L’Italia si prepara ad affrontare un’ondata di caldo eccezionale con temperature a livelli record. Saranno perciò giornate molto difficili. “L’anticiclone che domina il paese ci accompagnerà per almeno 10 giorni, con un primo picco giovedì 26, un secondo picco ancora più estremo domenica 29 giugno e un probabile leggero calo delle temperature dopo mercoledì 2 luglio“. afferma Antonio Sanò, fondatore del sito IlMeteo.it, “Le massime potrebbero superare i record storici registrati nella famosa ondata di calore del 2003 dove durante la note le temperature minime saranno superiori ai 20 gradi“,
Allerta sanitaria, ecco le città più a rischio
Il Ministero della Salute ha emesso un bollettino di allerta per le ondate di calore: Oggi, giovedì 26 giugno, l’afa stringerà d’assedio sei città contrassegnate da bollino rosso: Bologna, Firenze, Torino, Bolzano, Brescia e Perugia. E non andrà meglio sul resto d’Italia, perché sarà bollino arancione (livello di allerta 2) ad Ancona, Campobasso, Frosinone, Latina, Milano, Napoli, Palermo, Pescara, Rieti, Roma, Venezia e Verona.
Domani, venerdì 27, sarà peggio con l’allerta massima – che indica condizioni di emergenza con possibili effetti negativi sulla salute di persone sane e attive – che coinvolgerà ben 13 città sulle 27 monitorate con il bollino rosso: Ancona, Bologna, Bolzano, Brescia, Campobasso, Firenze, Frosinone, Milano, Perugia, Roma, Torino, Venezia e Verona. E in dieci città ci sarà bollino arancione (Cagliari, Catania, Latina, Napoli, Palermo, Pescara, Reggio Calabria, Rieti, Trieste e Viterbo). Rimangono con bollino giallo quattro città: Messina, Genova, Civitavecchia e Bari. Nessuna città tra oggi e domani avrà il bollino verde.
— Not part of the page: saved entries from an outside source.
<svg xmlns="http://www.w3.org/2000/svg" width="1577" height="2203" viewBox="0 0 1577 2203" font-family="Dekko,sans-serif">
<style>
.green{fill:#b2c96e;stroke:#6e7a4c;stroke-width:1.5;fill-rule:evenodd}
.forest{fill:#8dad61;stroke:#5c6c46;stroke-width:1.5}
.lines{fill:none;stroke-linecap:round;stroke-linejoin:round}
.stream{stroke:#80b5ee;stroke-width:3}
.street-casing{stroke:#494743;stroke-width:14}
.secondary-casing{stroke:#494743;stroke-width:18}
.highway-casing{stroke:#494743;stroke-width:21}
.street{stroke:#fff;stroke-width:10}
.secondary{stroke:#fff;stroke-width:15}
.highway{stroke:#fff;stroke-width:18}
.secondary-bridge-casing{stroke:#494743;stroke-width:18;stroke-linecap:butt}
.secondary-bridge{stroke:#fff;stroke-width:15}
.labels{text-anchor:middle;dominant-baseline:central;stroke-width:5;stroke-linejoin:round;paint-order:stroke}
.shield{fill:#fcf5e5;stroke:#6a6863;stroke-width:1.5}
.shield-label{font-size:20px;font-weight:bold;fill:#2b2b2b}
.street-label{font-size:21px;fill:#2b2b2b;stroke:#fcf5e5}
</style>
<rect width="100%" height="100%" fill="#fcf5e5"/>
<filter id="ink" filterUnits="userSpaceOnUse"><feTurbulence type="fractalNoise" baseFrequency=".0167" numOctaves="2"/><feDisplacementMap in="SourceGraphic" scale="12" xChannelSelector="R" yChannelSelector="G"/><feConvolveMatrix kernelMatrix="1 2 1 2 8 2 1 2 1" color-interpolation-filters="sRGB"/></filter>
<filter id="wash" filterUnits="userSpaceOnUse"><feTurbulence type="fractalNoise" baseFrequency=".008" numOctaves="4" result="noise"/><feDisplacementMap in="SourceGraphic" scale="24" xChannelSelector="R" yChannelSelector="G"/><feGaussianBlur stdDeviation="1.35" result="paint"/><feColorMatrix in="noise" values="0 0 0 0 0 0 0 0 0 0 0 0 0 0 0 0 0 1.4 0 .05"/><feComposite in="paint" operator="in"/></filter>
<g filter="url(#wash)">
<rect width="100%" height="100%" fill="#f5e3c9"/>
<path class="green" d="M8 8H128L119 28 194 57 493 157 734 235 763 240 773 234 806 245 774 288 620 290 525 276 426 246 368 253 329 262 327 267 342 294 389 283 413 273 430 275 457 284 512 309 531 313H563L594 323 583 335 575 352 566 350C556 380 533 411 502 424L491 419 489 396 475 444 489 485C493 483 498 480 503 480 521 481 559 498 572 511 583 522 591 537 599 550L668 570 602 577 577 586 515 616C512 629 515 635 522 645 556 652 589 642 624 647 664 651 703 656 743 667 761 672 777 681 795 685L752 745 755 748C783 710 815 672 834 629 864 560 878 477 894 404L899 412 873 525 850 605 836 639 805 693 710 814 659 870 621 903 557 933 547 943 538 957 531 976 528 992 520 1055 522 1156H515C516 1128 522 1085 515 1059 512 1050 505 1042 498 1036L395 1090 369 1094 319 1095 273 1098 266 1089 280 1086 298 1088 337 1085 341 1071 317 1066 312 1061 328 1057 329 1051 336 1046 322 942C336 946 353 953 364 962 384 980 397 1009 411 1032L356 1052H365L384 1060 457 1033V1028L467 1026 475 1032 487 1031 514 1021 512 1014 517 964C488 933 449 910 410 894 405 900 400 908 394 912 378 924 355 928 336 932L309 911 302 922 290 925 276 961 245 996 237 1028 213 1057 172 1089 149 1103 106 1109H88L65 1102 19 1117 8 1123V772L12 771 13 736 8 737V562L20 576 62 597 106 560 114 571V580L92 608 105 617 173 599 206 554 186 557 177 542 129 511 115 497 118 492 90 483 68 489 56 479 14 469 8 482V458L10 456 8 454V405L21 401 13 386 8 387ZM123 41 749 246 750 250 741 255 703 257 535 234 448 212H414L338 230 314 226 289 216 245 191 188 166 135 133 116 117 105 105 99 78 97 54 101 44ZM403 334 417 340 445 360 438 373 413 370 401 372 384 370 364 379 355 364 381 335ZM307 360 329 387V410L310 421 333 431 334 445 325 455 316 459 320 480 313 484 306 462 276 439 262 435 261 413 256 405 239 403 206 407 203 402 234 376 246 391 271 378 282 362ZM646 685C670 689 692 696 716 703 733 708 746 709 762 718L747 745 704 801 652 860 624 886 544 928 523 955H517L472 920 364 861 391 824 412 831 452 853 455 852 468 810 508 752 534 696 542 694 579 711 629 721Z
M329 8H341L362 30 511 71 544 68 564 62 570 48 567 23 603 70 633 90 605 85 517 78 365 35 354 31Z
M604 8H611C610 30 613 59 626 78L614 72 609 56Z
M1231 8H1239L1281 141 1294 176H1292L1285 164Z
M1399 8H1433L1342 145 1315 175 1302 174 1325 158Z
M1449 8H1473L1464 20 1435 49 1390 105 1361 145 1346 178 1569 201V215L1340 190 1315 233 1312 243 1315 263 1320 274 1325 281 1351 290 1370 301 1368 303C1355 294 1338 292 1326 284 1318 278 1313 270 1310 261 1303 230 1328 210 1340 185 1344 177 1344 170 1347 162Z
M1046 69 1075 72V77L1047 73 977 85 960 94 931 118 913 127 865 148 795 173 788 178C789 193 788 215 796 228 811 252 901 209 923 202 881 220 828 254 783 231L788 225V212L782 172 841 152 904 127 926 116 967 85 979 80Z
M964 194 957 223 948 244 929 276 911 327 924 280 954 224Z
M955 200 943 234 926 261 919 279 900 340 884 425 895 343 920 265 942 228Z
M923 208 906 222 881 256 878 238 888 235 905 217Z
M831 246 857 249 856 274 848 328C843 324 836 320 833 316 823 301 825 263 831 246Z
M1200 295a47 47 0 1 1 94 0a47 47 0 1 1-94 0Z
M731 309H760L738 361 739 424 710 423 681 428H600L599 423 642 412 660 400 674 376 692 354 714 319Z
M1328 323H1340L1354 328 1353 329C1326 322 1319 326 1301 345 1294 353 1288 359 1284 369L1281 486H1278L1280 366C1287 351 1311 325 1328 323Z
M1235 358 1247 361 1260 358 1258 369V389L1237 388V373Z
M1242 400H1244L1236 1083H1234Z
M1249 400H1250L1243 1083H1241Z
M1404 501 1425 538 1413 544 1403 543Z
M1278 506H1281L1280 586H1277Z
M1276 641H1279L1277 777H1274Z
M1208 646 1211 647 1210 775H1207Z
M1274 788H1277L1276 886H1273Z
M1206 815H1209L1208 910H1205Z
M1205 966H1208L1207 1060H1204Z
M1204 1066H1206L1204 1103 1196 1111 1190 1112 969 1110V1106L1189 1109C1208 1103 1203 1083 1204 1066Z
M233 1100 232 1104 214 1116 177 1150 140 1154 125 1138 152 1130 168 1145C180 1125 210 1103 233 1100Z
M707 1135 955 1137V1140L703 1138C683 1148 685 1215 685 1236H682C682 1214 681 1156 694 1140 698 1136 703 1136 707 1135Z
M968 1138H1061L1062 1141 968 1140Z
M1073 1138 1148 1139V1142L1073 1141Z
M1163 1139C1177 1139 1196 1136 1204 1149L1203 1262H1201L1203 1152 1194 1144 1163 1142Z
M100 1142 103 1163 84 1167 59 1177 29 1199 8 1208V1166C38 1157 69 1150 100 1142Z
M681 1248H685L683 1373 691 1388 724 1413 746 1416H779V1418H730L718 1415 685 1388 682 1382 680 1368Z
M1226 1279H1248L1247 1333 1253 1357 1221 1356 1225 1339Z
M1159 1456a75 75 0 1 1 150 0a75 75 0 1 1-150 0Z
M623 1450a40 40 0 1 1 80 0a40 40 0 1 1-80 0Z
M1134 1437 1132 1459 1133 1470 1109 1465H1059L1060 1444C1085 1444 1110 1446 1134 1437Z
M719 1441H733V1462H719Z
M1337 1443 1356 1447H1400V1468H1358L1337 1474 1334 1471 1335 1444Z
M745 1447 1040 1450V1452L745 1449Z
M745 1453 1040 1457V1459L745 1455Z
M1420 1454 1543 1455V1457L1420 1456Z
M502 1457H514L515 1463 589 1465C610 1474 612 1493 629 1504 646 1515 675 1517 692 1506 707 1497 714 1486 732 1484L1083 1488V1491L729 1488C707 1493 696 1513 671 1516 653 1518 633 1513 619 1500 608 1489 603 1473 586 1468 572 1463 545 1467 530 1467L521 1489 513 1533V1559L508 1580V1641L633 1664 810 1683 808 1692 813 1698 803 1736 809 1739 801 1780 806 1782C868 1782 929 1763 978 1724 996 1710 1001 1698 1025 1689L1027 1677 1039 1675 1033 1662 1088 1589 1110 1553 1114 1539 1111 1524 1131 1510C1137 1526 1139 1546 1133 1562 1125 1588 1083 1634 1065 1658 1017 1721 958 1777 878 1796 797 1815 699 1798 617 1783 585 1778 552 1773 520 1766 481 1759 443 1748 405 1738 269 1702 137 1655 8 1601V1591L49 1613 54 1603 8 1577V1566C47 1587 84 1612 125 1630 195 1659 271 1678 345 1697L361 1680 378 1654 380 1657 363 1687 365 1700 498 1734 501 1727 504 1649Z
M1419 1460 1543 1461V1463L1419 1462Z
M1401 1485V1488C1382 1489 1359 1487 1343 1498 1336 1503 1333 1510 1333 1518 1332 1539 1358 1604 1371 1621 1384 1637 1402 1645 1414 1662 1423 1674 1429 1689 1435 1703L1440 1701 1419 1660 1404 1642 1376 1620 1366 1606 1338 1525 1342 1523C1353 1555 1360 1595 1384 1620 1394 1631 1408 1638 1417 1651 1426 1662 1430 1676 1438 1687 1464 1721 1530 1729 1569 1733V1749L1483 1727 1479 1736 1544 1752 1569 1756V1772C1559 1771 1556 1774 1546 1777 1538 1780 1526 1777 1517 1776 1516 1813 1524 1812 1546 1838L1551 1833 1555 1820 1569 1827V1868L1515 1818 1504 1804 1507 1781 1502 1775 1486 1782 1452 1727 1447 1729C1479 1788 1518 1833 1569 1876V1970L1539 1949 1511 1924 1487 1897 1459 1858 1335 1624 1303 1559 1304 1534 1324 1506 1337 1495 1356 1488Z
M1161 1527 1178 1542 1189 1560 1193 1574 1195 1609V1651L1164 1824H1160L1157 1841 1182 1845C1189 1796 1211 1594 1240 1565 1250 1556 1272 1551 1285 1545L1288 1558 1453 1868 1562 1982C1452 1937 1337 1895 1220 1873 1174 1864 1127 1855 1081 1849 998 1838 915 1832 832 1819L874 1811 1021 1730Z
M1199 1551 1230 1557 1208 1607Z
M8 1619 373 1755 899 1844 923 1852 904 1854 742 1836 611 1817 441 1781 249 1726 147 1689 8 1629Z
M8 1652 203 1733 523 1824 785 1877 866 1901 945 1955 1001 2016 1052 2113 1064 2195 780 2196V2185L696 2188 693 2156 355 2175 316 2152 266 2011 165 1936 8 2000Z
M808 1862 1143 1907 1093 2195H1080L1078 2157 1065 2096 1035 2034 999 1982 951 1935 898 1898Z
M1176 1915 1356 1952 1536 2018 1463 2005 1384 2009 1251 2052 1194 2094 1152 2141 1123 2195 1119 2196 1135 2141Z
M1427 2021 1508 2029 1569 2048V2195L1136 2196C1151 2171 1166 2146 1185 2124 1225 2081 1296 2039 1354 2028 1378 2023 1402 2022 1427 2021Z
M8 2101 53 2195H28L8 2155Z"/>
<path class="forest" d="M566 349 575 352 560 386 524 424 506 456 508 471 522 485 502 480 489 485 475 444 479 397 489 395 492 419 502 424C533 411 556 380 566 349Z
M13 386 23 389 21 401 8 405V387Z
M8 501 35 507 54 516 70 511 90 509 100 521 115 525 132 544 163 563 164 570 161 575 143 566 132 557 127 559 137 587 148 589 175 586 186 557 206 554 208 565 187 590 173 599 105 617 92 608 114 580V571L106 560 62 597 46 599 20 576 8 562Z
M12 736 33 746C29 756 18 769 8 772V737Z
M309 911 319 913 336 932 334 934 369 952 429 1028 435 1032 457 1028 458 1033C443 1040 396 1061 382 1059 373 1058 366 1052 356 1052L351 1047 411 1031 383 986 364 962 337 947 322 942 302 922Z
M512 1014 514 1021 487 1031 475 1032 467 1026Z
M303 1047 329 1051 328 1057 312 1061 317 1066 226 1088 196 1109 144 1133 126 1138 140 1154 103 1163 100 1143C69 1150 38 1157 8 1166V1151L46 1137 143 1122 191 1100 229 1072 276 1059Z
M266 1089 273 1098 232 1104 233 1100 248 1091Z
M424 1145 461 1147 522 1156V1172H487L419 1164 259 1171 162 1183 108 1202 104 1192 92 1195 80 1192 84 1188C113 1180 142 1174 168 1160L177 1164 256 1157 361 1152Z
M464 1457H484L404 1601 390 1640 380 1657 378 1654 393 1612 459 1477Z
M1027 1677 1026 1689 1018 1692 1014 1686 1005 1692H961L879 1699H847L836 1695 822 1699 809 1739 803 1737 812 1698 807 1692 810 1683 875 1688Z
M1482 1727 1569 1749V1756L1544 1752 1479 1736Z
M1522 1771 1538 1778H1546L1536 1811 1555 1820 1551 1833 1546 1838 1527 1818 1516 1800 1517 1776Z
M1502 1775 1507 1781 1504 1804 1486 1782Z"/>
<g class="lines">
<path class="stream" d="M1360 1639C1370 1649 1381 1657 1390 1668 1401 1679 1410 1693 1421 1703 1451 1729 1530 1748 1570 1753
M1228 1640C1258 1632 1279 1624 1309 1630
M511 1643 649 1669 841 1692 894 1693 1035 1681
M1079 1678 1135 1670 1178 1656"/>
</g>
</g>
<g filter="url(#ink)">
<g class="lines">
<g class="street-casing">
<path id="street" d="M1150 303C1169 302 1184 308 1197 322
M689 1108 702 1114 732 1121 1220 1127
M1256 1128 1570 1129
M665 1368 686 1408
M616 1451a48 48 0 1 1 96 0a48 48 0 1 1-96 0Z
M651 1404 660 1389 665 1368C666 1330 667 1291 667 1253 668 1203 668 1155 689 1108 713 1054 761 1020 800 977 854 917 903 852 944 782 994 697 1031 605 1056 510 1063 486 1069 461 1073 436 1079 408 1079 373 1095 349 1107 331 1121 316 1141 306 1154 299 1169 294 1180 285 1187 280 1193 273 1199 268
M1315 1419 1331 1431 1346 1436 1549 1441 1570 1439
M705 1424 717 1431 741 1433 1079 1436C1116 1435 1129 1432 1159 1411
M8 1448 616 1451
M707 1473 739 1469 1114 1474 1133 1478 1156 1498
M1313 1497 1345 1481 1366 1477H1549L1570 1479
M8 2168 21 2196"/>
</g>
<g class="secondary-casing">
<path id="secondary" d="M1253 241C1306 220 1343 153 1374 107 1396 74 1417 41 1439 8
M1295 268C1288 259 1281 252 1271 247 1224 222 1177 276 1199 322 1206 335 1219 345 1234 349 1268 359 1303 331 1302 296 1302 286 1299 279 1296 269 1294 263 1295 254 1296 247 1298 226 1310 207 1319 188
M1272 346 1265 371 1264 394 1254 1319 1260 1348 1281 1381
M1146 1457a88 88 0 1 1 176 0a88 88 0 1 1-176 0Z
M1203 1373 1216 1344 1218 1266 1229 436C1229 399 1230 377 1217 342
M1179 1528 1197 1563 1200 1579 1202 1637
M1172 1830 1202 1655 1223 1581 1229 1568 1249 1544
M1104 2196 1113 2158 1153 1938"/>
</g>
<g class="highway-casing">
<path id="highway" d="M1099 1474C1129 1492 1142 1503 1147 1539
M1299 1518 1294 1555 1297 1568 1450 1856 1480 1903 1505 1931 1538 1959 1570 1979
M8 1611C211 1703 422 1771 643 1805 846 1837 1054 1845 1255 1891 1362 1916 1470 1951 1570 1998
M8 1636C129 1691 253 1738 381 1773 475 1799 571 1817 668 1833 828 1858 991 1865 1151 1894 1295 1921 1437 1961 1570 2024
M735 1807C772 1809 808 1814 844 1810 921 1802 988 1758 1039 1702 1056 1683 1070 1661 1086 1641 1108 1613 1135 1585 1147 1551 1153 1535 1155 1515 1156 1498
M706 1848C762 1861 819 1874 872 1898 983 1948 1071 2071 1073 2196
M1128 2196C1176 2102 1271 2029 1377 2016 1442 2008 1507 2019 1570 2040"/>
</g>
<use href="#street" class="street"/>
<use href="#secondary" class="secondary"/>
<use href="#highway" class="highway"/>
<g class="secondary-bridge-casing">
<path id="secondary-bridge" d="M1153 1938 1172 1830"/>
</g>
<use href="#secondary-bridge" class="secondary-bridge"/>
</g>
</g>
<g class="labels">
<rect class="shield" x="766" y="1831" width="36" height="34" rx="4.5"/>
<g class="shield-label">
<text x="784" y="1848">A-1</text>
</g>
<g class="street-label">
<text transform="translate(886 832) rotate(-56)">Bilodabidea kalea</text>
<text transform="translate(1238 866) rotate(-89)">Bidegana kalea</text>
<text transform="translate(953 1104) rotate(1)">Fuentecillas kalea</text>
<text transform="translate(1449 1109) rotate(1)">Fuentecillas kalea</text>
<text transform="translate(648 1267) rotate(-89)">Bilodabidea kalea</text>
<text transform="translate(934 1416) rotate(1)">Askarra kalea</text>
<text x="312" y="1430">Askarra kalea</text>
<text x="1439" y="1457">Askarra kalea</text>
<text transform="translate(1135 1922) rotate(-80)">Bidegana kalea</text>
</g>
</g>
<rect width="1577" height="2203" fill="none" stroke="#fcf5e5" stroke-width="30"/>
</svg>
A rilevarlo è il bollettino sulle ondate di calore del ministero della Salute.
Attivo il servizio di pubblica utilità 1500
E da oggi è attivo il servizio di pubblica utilità 1500, gestito dal Ministero della Salute in sinergia con l’Inail, per fornire informazioni ai cittadini su come proteggersi dal caldo. Il 1500 è gratuito e sarà attivo dalle 9 alle 17, dal lunedì al venerdì. Gli operatori forniranno ai cittadini: consigli utili per la prevenzione degli effetti del caldo sulla salute, con particolare riferimento alle persone più fragili; orientamento ai servizi sul territorio attivati dalle Regioni e dai Comuni; informazioni per la tutela della salute dei lavoratori impegnati in attività all’aperto per ridurre i rischi da esposizione solare; counseling di tipo medico sanitario attraverso la collaborazione dei dirigenti sanitari del Ministero della Salute.
Il servizio di pubblica utilità 1500 si aggiunge alle attività già introdotte dal Ministero della Salute con il Piano Caldo Estate 2025, operativo da fine maggio. Dal lunedì al venerdì, fino a metà settembre, si possono consultare sul sito del Ministero i bollettini sulle ondate di calore. Il Piano Caldo, come ogni anno, si avvale del Sistema di sorveglianza della Mortalità giornaliera e del Sistema di sorveglianza degli accessi in Pronto Soccorso che consentono di identificare tempestivamente situazioni di emergenza sanitaria e attivare interventi di prevenzione sulla popolazione.